Exercise goal: Translate this sentence from the text on the Battle of Monguagon into Spanish: "In the British Army, only the light infantry used the bugle; the rest of the infantry communicated using drumbeats."

Text segment:
Meanwhile, seeing the American advance waver, Muir ordered the bugler of the light company of the 41st Regiment to sound the charge. In the British Army, only the light infantry used the bugle; the rest of the infantry communicated using drumbeats. The officer commanding one of the other companies of the 41st Regiment thought that the bugle was sounding the "recall" and ordered his men to fall back. Before Muir knew what was happening, his whole force was streaming off to the rear. The Americans, who thought that the British were running from them, took heart and advanced over Muir's vacated position in pursuit of an enemy they thought they had routed. Miller advanced a good distance only to find that Muir had rallied his men and was standing, awaiting another attack. Miller, satisfied with his "victory", decided not to renew his assault.

Miller's force had suffered 18 killed and 64 wounded. Muir recorded 3 killed, 13 wounded and 2 missing from the 41st Regiment; 1 killed and 2 wounded from the Canadian Militia and 2 killed and 6 wounded from the Native American contingent. The 2 men returned as "missing" were taken prisoner. The Americans later claimed to have taken thirty Indian scalps at the battle.

At this point, Colonel Miller's nerve seems to have gone. His men had discarded their knapsacks at the beginning of the battle so that they could fight more effectively. Now, Miller refused to go back into the woods to retrieve the knapsacks in case the enemy were waiting there to ambush him. He camped in a large clearing and the next morning, he refused to continue the advance to the Rapids. Miller may have been shaken by the comparatively heavy casualties that his command had suffered. He clearly did not fancy another encounter with Muir. He was also very ill, and almost in a state of collapse.

Unknown to Miller, Muir's detachment had long since retired to their boats and sailed back to Fort Malden, Amherstburg. For two days, Miller stayed bivouacked, ignoring repeated orders from Hull to resume his advance to the Rapids. Finally, Hull realized that Miller was not going to obey him, and ordered him to return to Detroit.

==Aftermath==

The Battle of Monguagon was characterized by a series of errors by both sides.

The British routed themselves thanks to two misunderstandings, at least one of which could have been avoided through better training. The 41st Regiment had been stated to be "very sharp", but this probably indicated that their standards of discipline, administration and parade-ground drill were good. Like most British regiments, they were not trained in light infantry tactics or "bush warfare" (except for the Light company, and possibly the Grenadier company which was not present at Maguaga.)

Colonel Miller first wasted the tactical advantage that was given to him by the confusion within the British force, and then appears to have completely lost his nerve. James Miller's War of 1812 career ended in success and promotion to brigadier-general, thanks mainly to his capture of the British batteries at the Battle of Lundy's Lane. Nevertheless, in the wake of the Battle of Monguagon, he may have been fortunate to escape being court-martialled and cashiered.

Miller's failure might have had dire consequences for the garrison of Detroit in the event of a sustained siege, when the supplies from the Miami Rapids would have been needed. In the event, Detroit surrendered to General Brock after a siege of only a few hours, so the absence of the extra food supplies was irrelevant. The only difference that the failure of Miller's expedition might have made was that Captain Brush's company and their supplies were not in Detroit to be captured. However, the terms of capitulation signed by General Hull included the garrison at the Rapids in the surrender agreement, and the British got the supplies anyway.

Monguagon was the first encounter of the War of 1812 that was big enough to be called a "battle" even by the standards of this small-scale conflict.

Three active battalions of the current 3rd Infantry (1-3 Inf, 2-3 Inf and 4-3 Inf) perpetuate the lineage of the old 1st Infantry Regiment, which had a detachment at the Battle of Maguaga.

Data block:
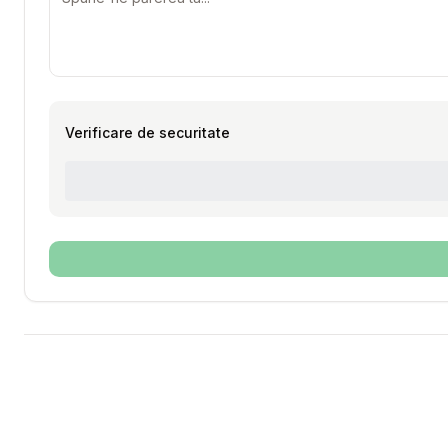
Verificare de securitate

Task result: En el ejército británico, solo la infantería ligera usaba la corneta; el resto de la infantería se comunicaba mediante toques de tambor.